There were several conspicuous absences, with no mention of housing, Brexit, trains, the environment, the North West, and only a passing reference to the Northern Powerhouse.
The Budget was light on tangible announcements for the property sector, and mainly consisted of defining pots of money to be invested out of a £23bn National Productivity Investment Fund announced in November’s Autumn Statement.
Even so, the complete lack of a passing reference to the UK’s housing crisis, or any of the Government’s various housing initiatives such as Help to Buy, raised eyebrows across the sector.
While the Government released a topline Housing White Paper last month, at least some endorsement of the broad proposals outlined by Communities Secretary Sajid Javid in the report had been expected.
In the words of online estate agent eMoov’s chief executive Russell Quirk: “There was a lot of focus on the NHS and how the Conservatives are ‘the party of the NHS’. Does NHS stand for No Housing Speech?”
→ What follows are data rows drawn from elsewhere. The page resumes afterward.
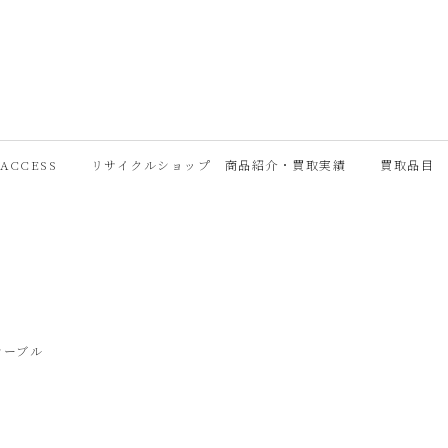
ACCESS
リサイクルショップ 商品紹介・買取実績
買取品目
テーブル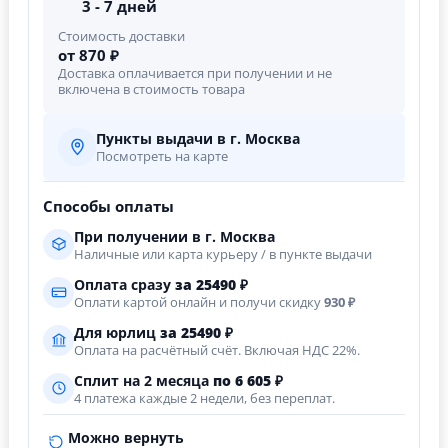
3 - 7 дней
Стоимость доставки
от 870 ₽
Доставка оплачивается при получении и не
включена в стоимость товара
Пункты выдачи в г. Москва
Посмотреть на карте
Способы оплаты
При получении в г. Москва
Наличные или карта курьеру / в пункте выдачи
Оплата сразу
за
25490
₽
Оплати картой онлайн и получи скидку
930 ₽
Для юрлиц
за
25490
₽
Оплата на расчётный счёт. Включая НДС 22%.
Сплит на 2 месяца
по 6 605 ₽
4 платежа каждые 2 недели, без переплат.
Можно вернуть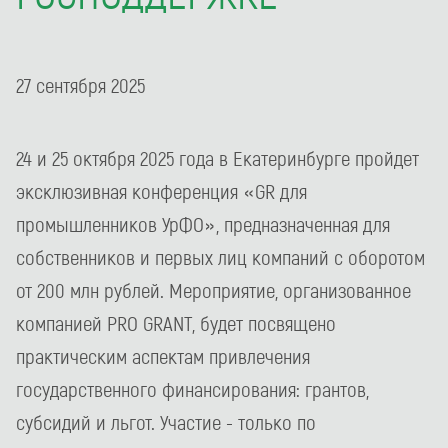
27 сентября 2025
24 и 25 октября 2025 года в Екатеринбурге пройдет
эксклюзивная конференция «GR для
промышленников УрФО», предназначенная для
собственников и первых лиц компаний с оборотом
от 200 млн рублей. Мероприятие, организованное
компанией PRO GRANT, будет посвящено
практическим аспектам привлечения
государственного финансирования: грантов,
субсидий и льгот. Участие - только по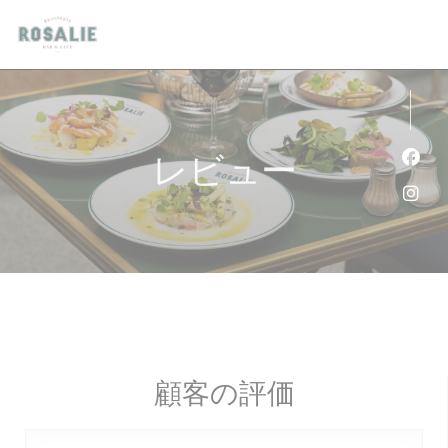
クッキー利用の管理について
レビュー
Fa
Ins
顧客の評価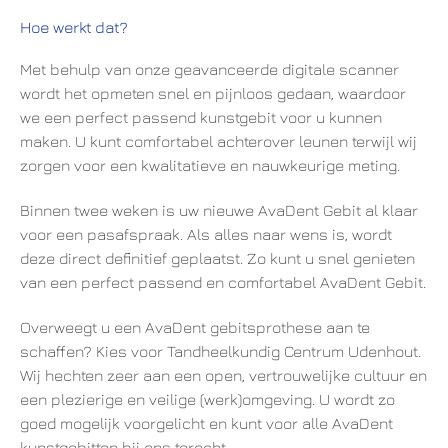
Hoe werkt dat?
Met behulp van onze geavanceerde digitale scanner
wordt het opmeten snel en pijnloos gedaan, waardoor
we een perfect passend kunstgebit voor u kunnen
maken. U kunt comfortabel achterover leunen terwijl wij
zorgen voor een kwalitatieve en nauwkeurige meting.
Binnen twee weken is uw nieuwe AvaDent Gebit al klaar
voor een pasafspraak. Als alles naar wens is, wordt
deze direct definitief geplaatst. Zo kunt u snel genieten
van een perfect passend en comfortabel AvaDent Gebit.
Overweegt u een AvaDent gebitsprothese aan te
schaffen? Kies voor Tandheelkundig Centrum Udenhout.
Wij hechten zeer aan een open, vertrouwelijke cultuur en
een plezierige en veilige (werk)omgeving. U wordt zo
goed mogelijk voorgelicht en kunt voor alle AvaDent
kunstgebitten bij ons terecht.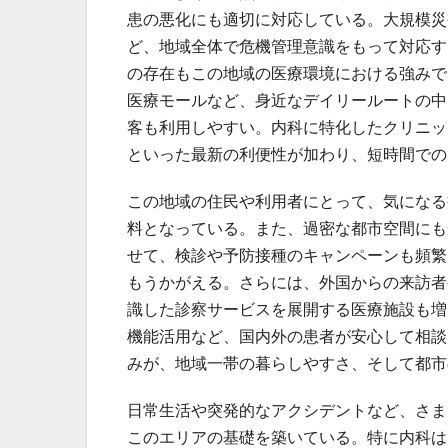
患の悪化にも適切に対応している。大規模災
ど、地域全体で危機管理意識をもって対応す
の存在もこの地域の医療環境における強みで
医療モールなど、身近なデイリールートの中
客も利用しやすい。内科に特化したクリニッ
といった最新の利便性が加わり、短時間での
この地域の住民や利用者にとって、気になる
料となっている。また、過密な都市空間にも
せて、検診や予防接種のキャンペーンも頻繁
もうかがえる。さらには、外国からの来訪者
識した診察サービスを展開する医療施設も増
機能活用など、国内外の患者が安心して相談
みが、地域一帯の暮らしやすさ、そして都市
日常生活や突発的なアクシデントなど、さま
このエリアの基礎を築いている。特に内科は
Hammond avoided the word ‘Brexit’, although made a reference to the UK “as it prepares to leave the EU”.
While the Chancellor name-checked economic improvements in Yorkshire, the North East and Wales, one of the few regions that never got a specific mention was the North West. The Northern Powerhouse was only referred to in passing, in the context of the Chancellor preparing to publish a report on the Midlands Engine tomorrow.
The Government has denied that it is backing away from the Northern Powerhouse agenda which was so strongly advocated by Hammond’s predecessor, George Osborne. However, Hammond’s reticent style was a noticeable step away from the copious mentions of the North so common in Osborne’s budget speeches.